The program bin/r can be used for ranking the word lists, in 
combination with the standard program sort from Linux and Mac OS X. 
For example:

magazine text, smoothing factor 1 (-s1), delta scores (-k1)
bin/r -s1 < magazine.txt | sort -nr -k1

tweets, smoothing factor 5 (-s5), correlation coefficients (-k3)
bin/r -s5 < tweets.txt | sort -nr -k3

magazine text, smoothing factor 11 (-s5), window size 10 (-m10), correlation coefficients (top: -k3; bottom -k7)
bin/r -s11 -m10 < magazine.txt | sort -nr -k3
bin/r -s11 -m10 < magazine.txt | sort -nr -k7

Note: windowing results (with option -m) may take several minutes 
to compute.


EVALUATING WORD LISTS

The program bin/eval can be used for evaluating the top and bottom
100 (or any other number) of the ranked lists generated in the 
previous section. For example:

magazine text, smoothing factor 1 (-s1), delta scores (-k1)
bin/r -s1 < magazine.txt | sort -nr -k1 | bin/eval eval/magazine 100

tweets, smoothing factor 5 (-s5), correlation coefficients (-k3)
bin/r -s5 < tweets.txt | sort -nr -k3 | bin/eval eval/tweets 100

magazine text, smoothing factor 11 (-s5), window size 10 (-m10), correlation coefficients (top: -k3; bottom -k7)
bin/r -s11 -m10 < magazine.txt | sort -nr -k3 | bin/eval eval/magazine 100
bin/r -s11 -m10 < magazine.txt | sort -nr -k7 | bin/eval eval/magazine 100

Note: windowing results (with option -m) may take several minutes 
to compute.

If bin/eval report unknown words, their graphs need to be inspected
and the words need to be added to one of the files 
magazine/positive.txt, magazine/negative.txt, tweets/positive.txt or
tweets/negative.txt based on the source and the assessment.


CREATING GRAPHS

Graphs can be created with the bin/plotword programs which 
use the program gnuplot. Gnuplot is not a standard program. 
You may need to install it on your computer.

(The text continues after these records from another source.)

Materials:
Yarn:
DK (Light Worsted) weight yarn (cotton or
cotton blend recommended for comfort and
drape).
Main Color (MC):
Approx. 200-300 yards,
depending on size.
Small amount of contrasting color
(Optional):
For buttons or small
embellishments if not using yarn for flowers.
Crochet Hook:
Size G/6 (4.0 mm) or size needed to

plot the graph for the word "terecht" based on magazine text: slow version
bin/plotword.magazine terecht < magazine.txt

plot the graph for the word "terecht" based on magazine text: fast version
W=terecht; grep -e CORPUSSIZE -e $W magazine.txt | bin/plotword.magazine $W

The graphs are also available as WORD.png (for example terecht.png)
in the directory gnuplot/magazine or gnuplot/tweets.